Hi guys. We’re curious on your opinions of brand building. Do you find that you get more value, authenticity, and a deeper sense of brand through in-house creative & marketing, or outsourcing?
Really depends on in-house talent. How often have they gone through a rebrand process? There are a lot of teams lead by very smart brand strategist and design directors. But if the in-house team is a marketing director, a graphic designer and a content writer…outsource every time. And not just outsource but trust their emperical wisdom because they live rebranding every day. Looking for an outside team to support you?
Outsourced and specialized.
That’s tough. The issue with an in-house team is the potential for myopia and not seeing the forest from the trees. Since much of branding is how the outside world responds to your product or service there’s a lot of value in having outside perspectives. Also quizzically, some in-house teams are often oddly removed from larger business objectives so they’re often working in a vacuum or without the very basic information that might be in a brief to an outside consultant. However, outsourcing isn’t always a panacea. There are some brands where the in-house perspective probably needs to be preserved. Luxury or fashion brands, for example, or brands where there is a really strong defined identity like Disney should be careful with just blindly following outside opinions as that could really screw things up. A rebranding effort for Louis Vuitton or Rolls Royce is different than a rebranding effort of Costco. Apple has had a good deal of success creating a soft competition between its in house creatives and TBWA/MAL which has produced really great work, but I’d say the majority of the Apple brand (the design language, unboxing experience, market positioning, general attitude) comes from within. Same story with Disney.
It requires wisdom on both the parts of the in-house team and in house creatives who really understand the brand and wisdom and perspective on the part of outsiders. This often is the real problem, that the in house people aren’t close enough, or are maybe too new or removed from business decision making to really understand the product or service. I’ve personally seen overzealous new in-house creative execs try to put their own spin on things only for it to lead to disastrous results because it was misaligned with what the business was all about.

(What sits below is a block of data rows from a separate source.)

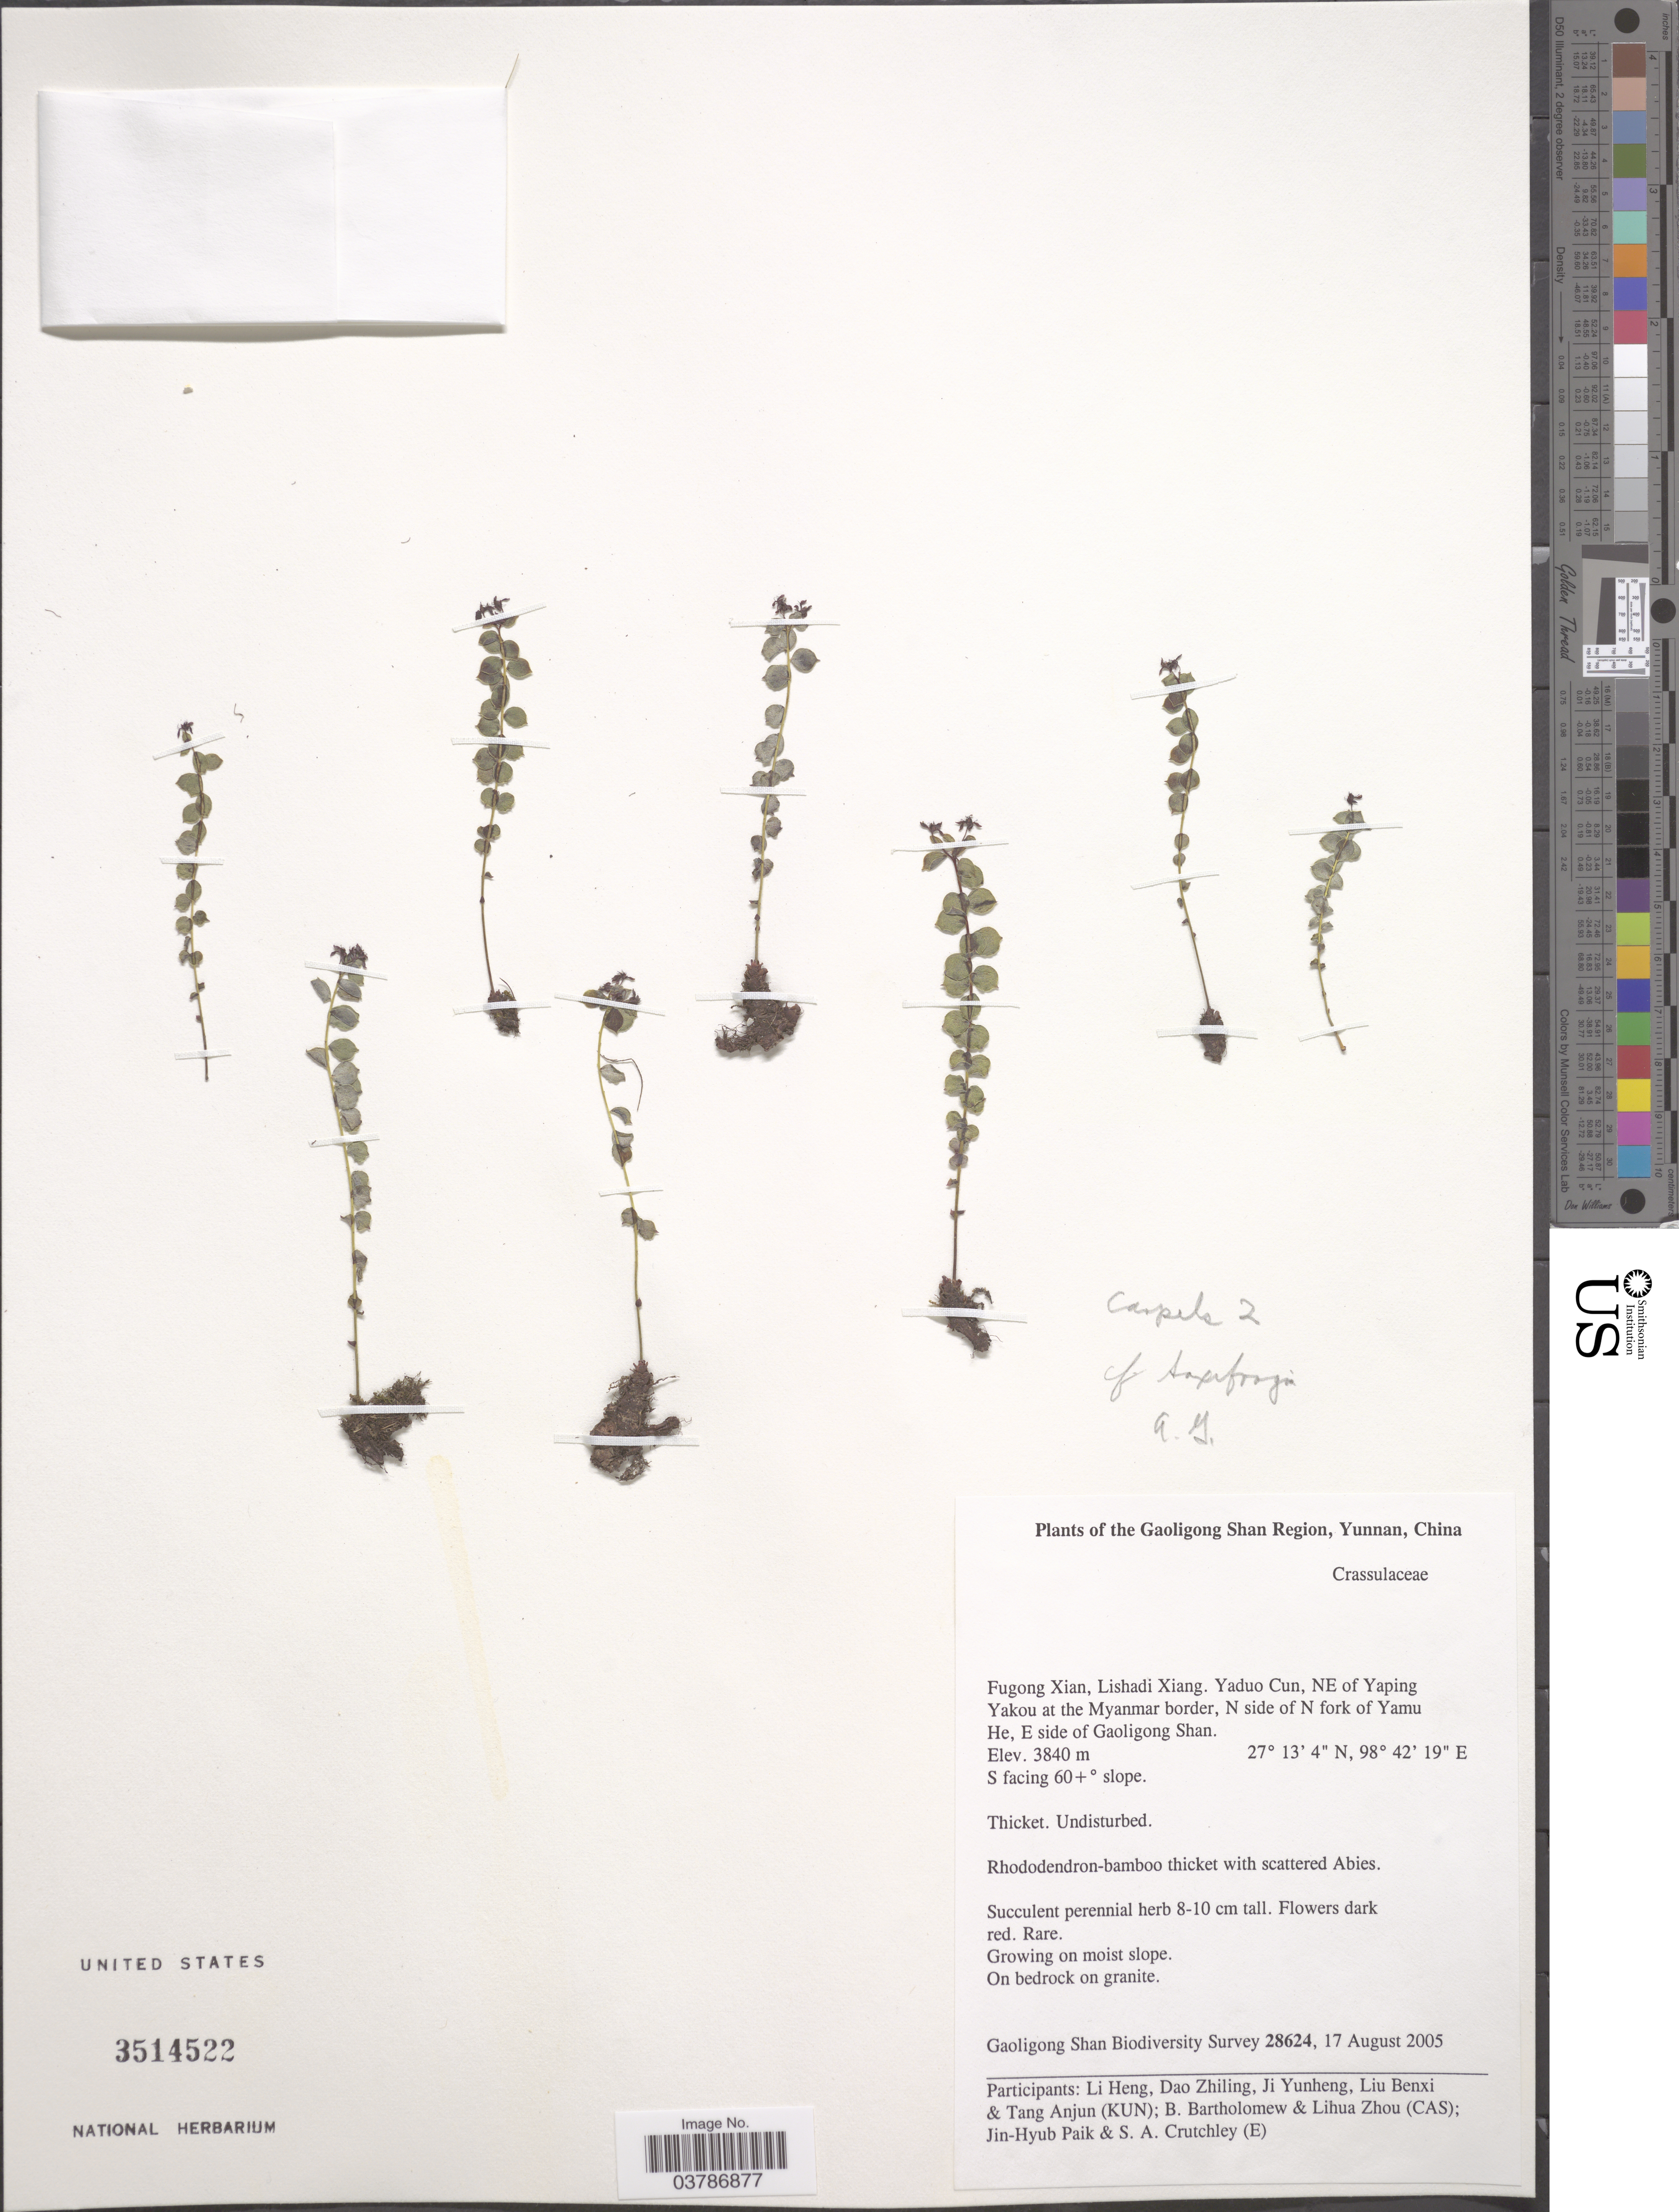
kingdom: Plantae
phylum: Tracheophyta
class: Magnoliopsida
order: Saxifragales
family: Saxifragaceae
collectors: Gaoligong Shan Biodiversity Survey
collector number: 28624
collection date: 2005-08-17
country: China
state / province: Yunnan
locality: The Gaoligong Shan Region. Fugong Xian, Lishadi Xiang. Yaduo Cun, NE of Yaping Yakou at the Myanmar border, N side of N fork of Yamu He, E side of Gaoligong Shan. S facing 60+° slope.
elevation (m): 3840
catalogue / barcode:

The real issue of whether or not the effort will be successful is determined by how well both the stakeholders and the creatives, internal or external, understand the target customer, the existing customer, and what these people *actually* respond to. Also an understanding of why a re-branding is even necessary. In the 1990s TV networks used to basically re-brand, at least in terms of visual identify, every season. Then Pittard Sullivan, now Troika, created ABC’s iconic “yellow” campaign in 98 or 99 and that flat graphic look has persisted in various incarnations ever since because the Disney brass figured out that it really wasn’t necessary to try to visually re-invent the network every year, there wasn’t really as much value in that as they had thought and that the network stood for something bigger. So you’d be very unlikely to see a major wholesale rebrand of ESPN, for example, and were something like that to happen, it would almost surely be driven, if not executed internally, maybe with some help from outside companies like Troika or Big Studios in developing visuals, but the spirit of the brand, Disney is going to want to have their hands all over that.
Unfortunately it is often not the case that businesses, even big successful businesses, truly understand these things well, which is why there’s value in outside perspective, but often outside perspective that runs counter to inside assumptions gets rejected or the wrong lessons get learned. Delta Airlines likes to think of itself as an upper tier airline in terms of service and amenity, but given their long brand history and the competition of true high-end carriers like Singapore or Emirates, the general public, their customers tend not to regard Delta that way, unless you compare them to say Spirit or Frontier. In the same vein I’m not sure Weiden Kennedy’s attempt at making Chrysler a more hip brand in the early 2010s really had legs because of Chrysler’s history of positioning. It’s hard to overcome nearly a century of conditioning. The same story with Buick, which maybe fared slightly better but Buick just historically isn’t the hip brand GM was trying to create. So the answer to the question is, its probably a case by case basis.
Outsource. Looking at your strengths and weaknesses to pinpoint how to capitalize on opportunities in branding is best done through an unbiased lens.
Branding is a key element of your business. Just like operations or marketing, simply outsourcing key elements of your business can be a recipe for disconnection.
Having a brand strategist/writer/designer on your team is going to ensure you have a cohesive and consistent customer experience and company vision.
That said, my recommendation to do branding in-house only stands if you’re committing to a high-quality and specialized person. Like other commenters mentioned, you can’t simply assign your designer or writer the role if they aren’t a strategic/business-minded individual. If that’s what you mean by in-house then I would recommend outsourcing — but keeping in mind that agencies will charge you an arm and a leg — and it can be very challenging to find quality individuals with all the skills you need to manage brand positioning, strategy, communications, and creative direction.
you can outsource, but you should still have an in-house expert to approve what is produced by the outsourced team.
In my opinion, you should have at least one in-house person that is responsible for capturing the core of your branding long-term. You can then get some things done with your team and outsource other tasks such as designs, etc.